Comparison of plasma TL1A levels between different groups. SLE: systemic lupus erythematosus, N = 47; active SLE: N = 31; less active SLE: N = 16; controls: N = 38

Fig. 2
figure 2

Correlation between plasma levels of TL1A and SLEDAI (N = 47)

Previous researches using mice models showed that anti-TL1A monoclonal antibodies (mAb)-injected mice that had received dextran sodium sulfate administration can regain body weight faster than the control group, and there was significant reduction in collagen deposition, production of IFNγ and IL-17 [6, 7]. Histological examination of the colon displayed down-regulated inflammation characterized by reduced cellular infiltrate, muscularis propria thickness and architectural changes [7]. Collagen-induced arthritis (CIA) mice treated with TL1A can increase arthritis penetrance and clinical scores.
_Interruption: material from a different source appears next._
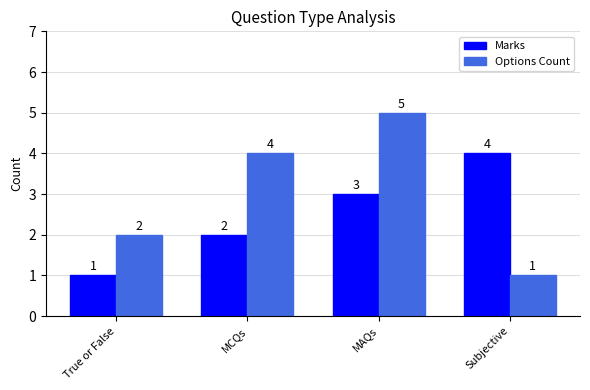

At which category is the sum across all series the highest?

MAQs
TL1A administration also resulted in the occurrence of multiple enlarged germinal centers in the spleen, and it boosted serum anti-collagen Ab titers. On the contrary, TL1A gene knockout (KO) mice presented ameliorated CIA in terms of clinical scores, disease incidence and pathological scores, and the KO mice displayed down-regulated titers of pathogenic anti-collagen Abs in the serum [8]. These data suggest that TL1A plays an important role in the pathogenesis of inflammatory bowel disease and RA.

In conclusion, though the exact mechanisms of TL1A played in SLE remain to be elucidated, current evidence suggests that TL1A may be of pathogenic importance in SLE.